The author is also a member of the company at DSI.

*UPDATE – The Chapel Hill News reported Monday (and Zach Ward confirmed on Facebook) that DSI’s new space will be at 462 W. Franklin Street, the former home of Mansion 462 next to Carolina Brewery.

CARRBORO – After a decade as a Carrboro institution, the DSI Comedy Theater announced last week that it was losing its lease in Carr Mill Mall in May—leaving its future in the area, at least temporarily, up in the air.

But now, theater owner Zach Ward says after a quick search and a lot of help from local business leaders, he’s close to finalizing plans for a new, larger space—in downtown Chapel Hill.

“Obviously it was a surprise, and the lease ending here was something that forced our hand in a couple different ways,” Ward says, “(but) in a matter of 48 hours, we identified a space in Chapel Hill and are now at a point where we’re dotting i’s and crossing t’s and figuring out if the space will work.”

The new space will be located at 462 W. Franklin Street, next to the Carolina Brewery. It’s several times the size of DSI’s current 1,300-square-foot Carrboro space.

“I’m very excited about the new space,” he says. “(It) will allow us to have shows, classes (and) rehearsals five nights a week, and an office space all in the same building…so we’re looking at it as an opportunity to really grow the company and create even more of a community than we have already.”

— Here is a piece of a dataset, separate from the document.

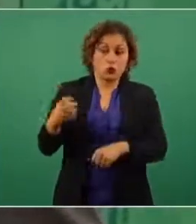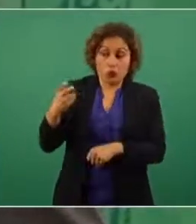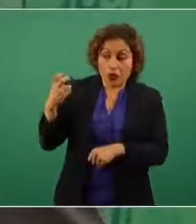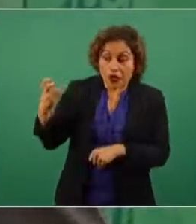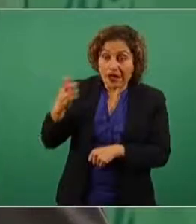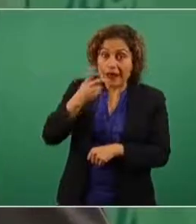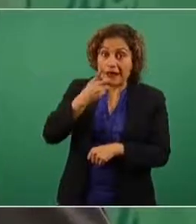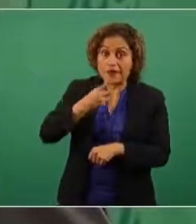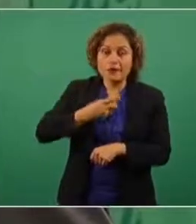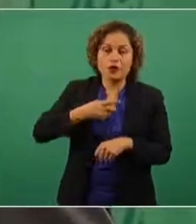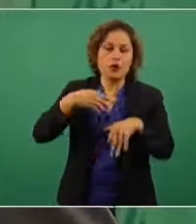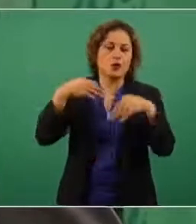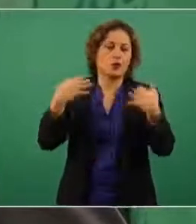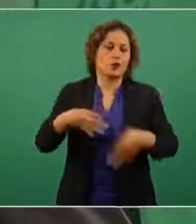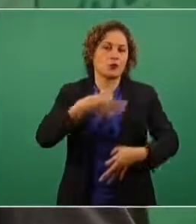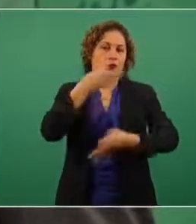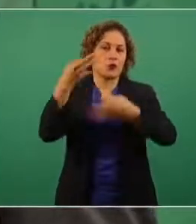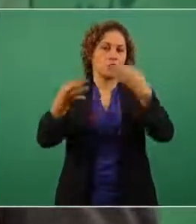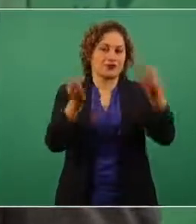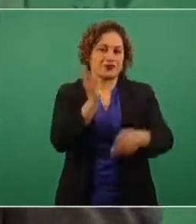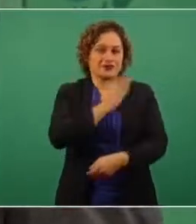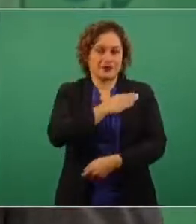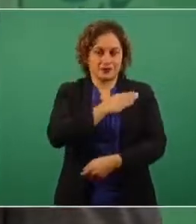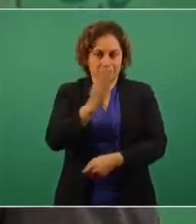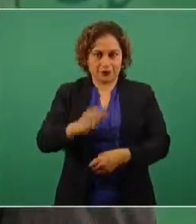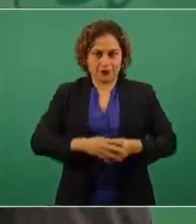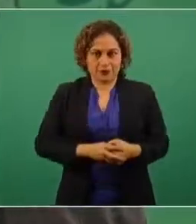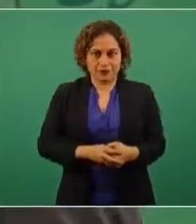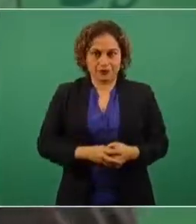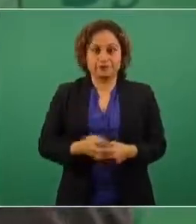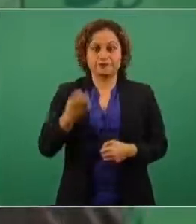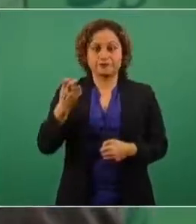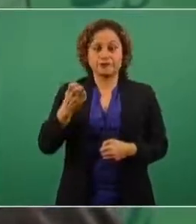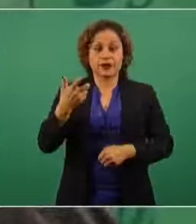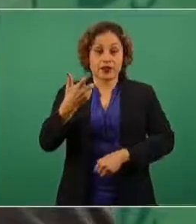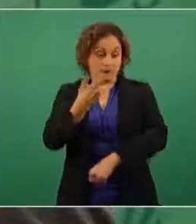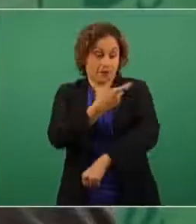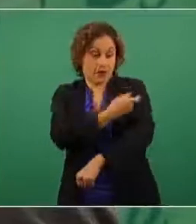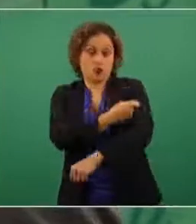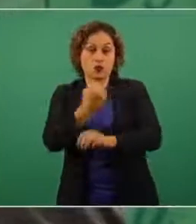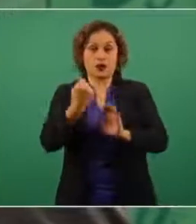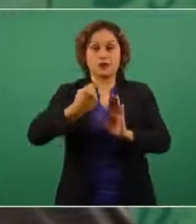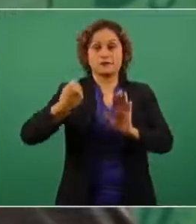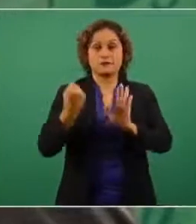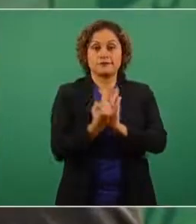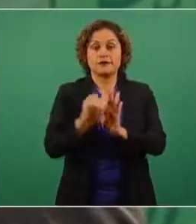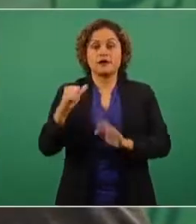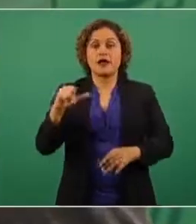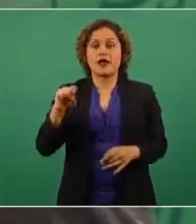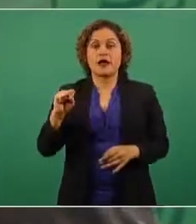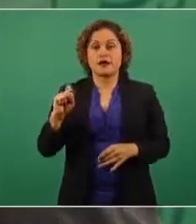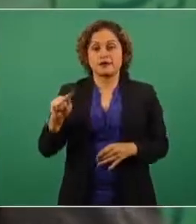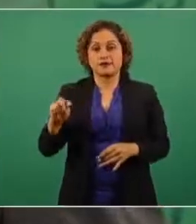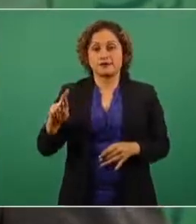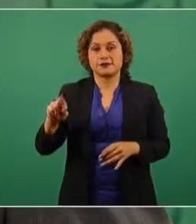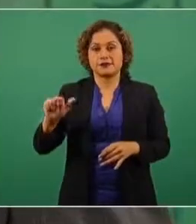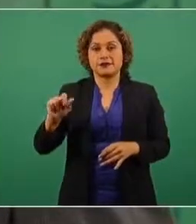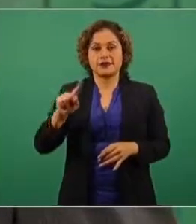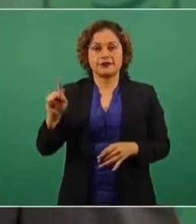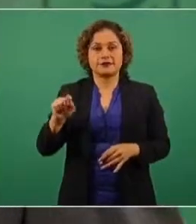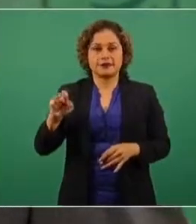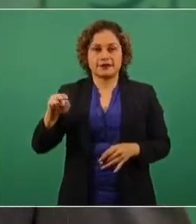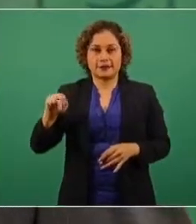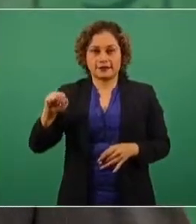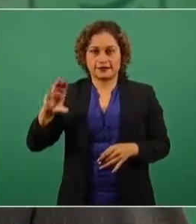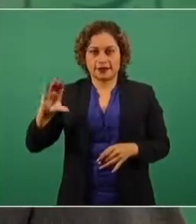es la vacuna AstraZeneca que va a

The timeline is still in the works, but Ward says the new space should be ready to open by the time the old one closes—so the theater can continue running classes and kids’ camps throughout the summer.

DSI has been in its Carr Mill location for eight and a half years, and in that time it’s become a significant part of Carrboro’s arts and entertainment scene; most notably, it hosts an annual festival in February that brings hundreds of comics to town from around the country. (It also draws comics to live in the area as well – including Hillary Nicholas, a former UNC student who says she moved back from Arizona partly because of DSI. “It’s been a little nervewracking” since the initial announcement, she says, “because if the theater [ever] moves, I will go with it for sure.”)

But Ward says the new location will be close enough to Carrboro that the theater can hang onto its roots—while simultaneously moving forward.

“Carrboro’s been fantastic to us – the town, the mayor – so it will be bittersweet,” Ward says. “But even though we are located in Chapel Hill, we’ll be able to partner with and serve Carrboro in the same way.”

Plans for the move began back in January: Carr Mill management elected not to renew DSI’s lease in order to allow the two-year-old Venable Bistro to expand into the space.